Back to the bacon. First, the pork belly was from local pigs raised at Zahradka Farm, a local farm that Clementine works with all the time for the restaurant, market and also a very popular local meat CSA. So, Winston was excited to share their own pig with me, the eager student. I followed a New York Times recipe by John Ruhlman and Brian Polcyn, co-authors of Charcuterie. (I want that book – hint, hint.) It was very clear and easy to follow. Basically, you choose your flavors, rub them onto the pork belly and then put it in a zip-loc bag in the fridge, turning it over daily. Then, at the end of seven or eight days, you simply cook it in the oven on 200 for 90 minutes. You can also use a smoker, but well, I don’t have a smoker and I can’t imagine I will be getting one anytime soon.
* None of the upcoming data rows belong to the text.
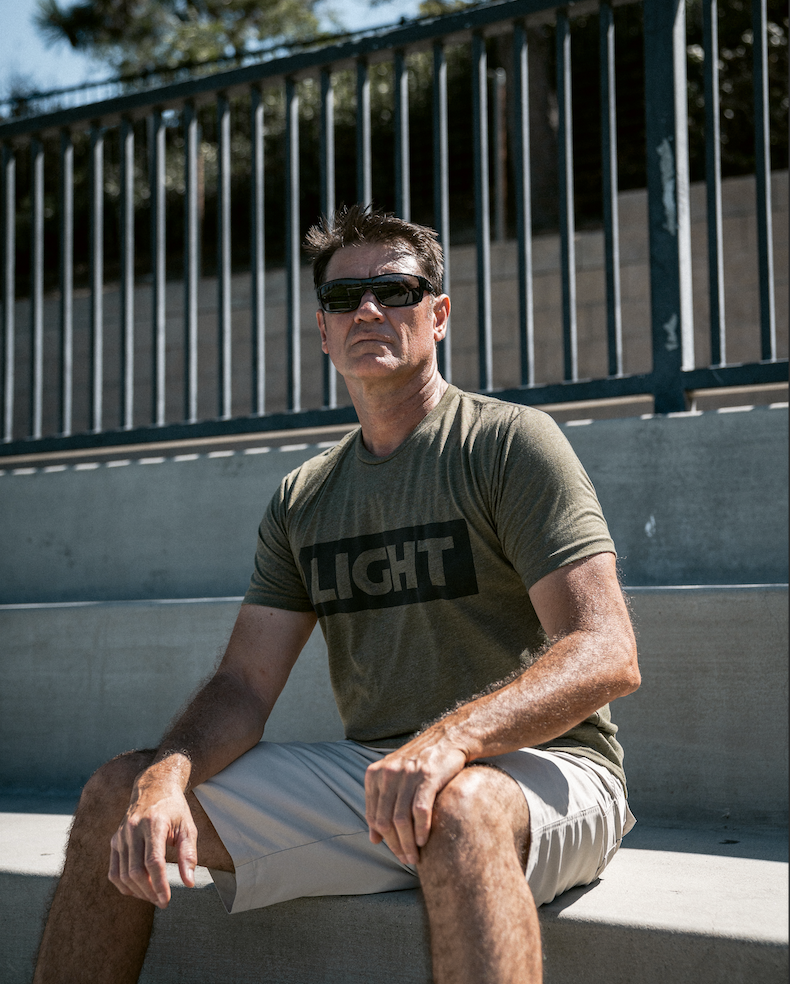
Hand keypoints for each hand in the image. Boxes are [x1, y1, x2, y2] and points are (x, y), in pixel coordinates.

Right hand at [108, 772, 197, 908]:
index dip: (159, 884)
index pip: (153, 862)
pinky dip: (124, 885)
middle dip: (149, 892)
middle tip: (162, 902)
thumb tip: (189, 883)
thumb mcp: (188, 827)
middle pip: (136, 871)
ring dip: (138, 892)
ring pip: (123, 875)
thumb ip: (189, 854)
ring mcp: (121, 835)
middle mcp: (133, 829)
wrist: (154, 787)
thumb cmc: (174, 809)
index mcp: (154, 824)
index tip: (166, 900)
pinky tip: (138, 890)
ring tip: (153, 897)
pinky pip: (114, 871)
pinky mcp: (114, 841)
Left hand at [364, 731, 467, 865]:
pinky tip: (423, 841)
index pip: (373, 815)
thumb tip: (373, 839)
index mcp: (375, 774)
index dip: (382, 838)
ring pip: (401, 819)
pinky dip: (420, 830)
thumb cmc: (421, 761)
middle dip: (394, 845)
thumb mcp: (395, 778)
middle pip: (385, 820)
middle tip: (405, 859)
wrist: (449, 738)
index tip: (394, 851)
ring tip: (414, 857)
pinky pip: (419, 811)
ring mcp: (407, 774)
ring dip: (407, 843)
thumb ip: (382, 804)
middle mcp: (388, 773)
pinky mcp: (427, 776)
For the recipes and techniques, I also consulted the Sussmans’ cookbook. The only modification I made was to skip one ingredient – pink Himalayan sea salt. It makes the bacon pinkish in color – similar to bacon you’d buy in the store – but it also contains nitrates and Winston said I could definitely skip it at home. He said my bacon would look sort of grey until I cooked it – and he was right, of course. I made one savory bacon rubbed with fresh herbs and garlic and one sweeter kind with brown sugar and coffee.
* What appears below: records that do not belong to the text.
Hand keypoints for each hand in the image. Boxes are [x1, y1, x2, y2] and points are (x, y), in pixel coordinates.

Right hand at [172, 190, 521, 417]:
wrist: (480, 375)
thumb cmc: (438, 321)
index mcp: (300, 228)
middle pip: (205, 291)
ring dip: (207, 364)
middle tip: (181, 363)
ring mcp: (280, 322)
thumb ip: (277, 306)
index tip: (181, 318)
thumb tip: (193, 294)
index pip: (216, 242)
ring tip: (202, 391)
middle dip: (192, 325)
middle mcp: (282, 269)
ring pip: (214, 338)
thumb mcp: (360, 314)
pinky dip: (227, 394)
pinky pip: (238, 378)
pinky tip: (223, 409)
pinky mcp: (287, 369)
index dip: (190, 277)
This weekend I used my bacon as a garnish in my grits and in my butternut squash soup – so, so good.What kinds of cooking projects do you like to do? Are you a pasta pro? A bread baker? Or maybe you’re a cheese wiz? (Sorry, that was too easy.) Which end results do you think are worth the time and effort? I feel like bacon is something I will do at home over and over. Really super easy.There is always more to learn. Onward!